= Herbert Salter =

English cricketer

Herbert William Salter (5 December 1839 – 23 October 1894) was an English cricketer who played first-class cricket for Cambridge University and other amateur sides in 1861 and 1862. He was born at Carleton Forehoe in Norfolk and died at Gravesend in Kent.

Salter was educated at Clare College, Cambridge, matriculating in 1859; his schooling beforehand is not known. Salter played cricket as a lower-order batsman and a bowler: it is not known whether he was right- or left-handed. In his first first-class match for the Cambridge University side, he took five Cambridge Town Club wickets for 62 runs. In the 1861 University Match against Oxford University, he took three Oxford wickets for 19 runs in the first innings and six, again for 19 runs, in the second, to lead Cambridge to victory after the team had trailed on the first innings; the second innings figures were the best of his first-class career. He was also successful in the 1862 University Match, taking the first four Oxford wickets in the first innings to reduce the Oxford score to 9 for 4, though he took only one further wicket in the match; he also top-scored in the Cambridge first innings, making an unbeaten 32 in his accustomed position as No 11 in the batting order.

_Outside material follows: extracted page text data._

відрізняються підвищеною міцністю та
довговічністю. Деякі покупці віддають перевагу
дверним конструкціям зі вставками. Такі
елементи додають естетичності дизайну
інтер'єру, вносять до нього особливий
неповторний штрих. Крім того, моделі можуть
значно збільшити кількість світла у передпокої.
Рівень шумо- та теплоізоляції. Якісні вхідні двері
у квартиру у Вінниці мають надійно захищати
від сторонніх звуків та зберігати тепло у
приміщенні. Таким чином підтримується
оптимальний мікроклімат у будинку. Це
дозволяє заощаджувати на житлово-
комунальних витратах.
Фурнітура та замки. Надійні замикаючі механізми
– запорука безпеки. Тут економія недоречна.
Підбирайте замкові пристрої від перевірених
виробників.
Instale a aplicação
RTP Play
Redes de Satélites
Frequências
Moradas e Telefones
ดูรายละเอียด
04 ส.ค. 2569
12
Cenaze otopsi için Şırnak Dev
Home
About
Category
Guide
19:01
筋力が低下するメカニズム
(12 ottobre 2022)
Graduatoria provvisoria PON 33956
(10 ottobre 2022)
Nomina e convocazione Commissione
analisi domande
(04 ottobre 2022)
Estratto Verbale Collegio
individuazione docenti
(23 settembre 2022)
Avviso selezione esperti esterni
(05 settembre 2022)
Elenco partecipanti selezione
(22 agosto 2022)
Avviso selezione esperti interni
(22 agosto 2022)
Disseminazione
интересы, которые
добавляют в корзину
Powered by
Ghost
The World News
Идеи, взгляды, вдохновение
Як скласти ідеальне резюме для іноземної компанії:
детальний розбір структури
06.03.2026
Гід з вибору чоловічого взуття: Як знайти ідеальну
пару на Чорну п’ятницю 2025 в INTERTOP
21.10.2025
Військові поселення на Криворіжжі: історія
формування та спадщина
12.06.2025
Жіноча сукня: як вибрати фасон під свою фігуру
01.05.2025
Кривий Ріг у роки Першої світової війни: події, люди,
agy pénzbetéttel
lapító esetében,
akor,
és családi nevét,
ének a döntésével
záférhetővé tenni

After the university cricket season was over, he played only one further match, for a Gentlemen of the North side.

Salter graduated from Cambridge University in 1863 with a Bachelor of Arts degree. Although he played no further first-class cricket, he appeared in minor matches for teams in the Norfolk area, including forerunners of the Norfolk County Cricket Club. He became a wine merchant in Thetford and later acted as a private tutor.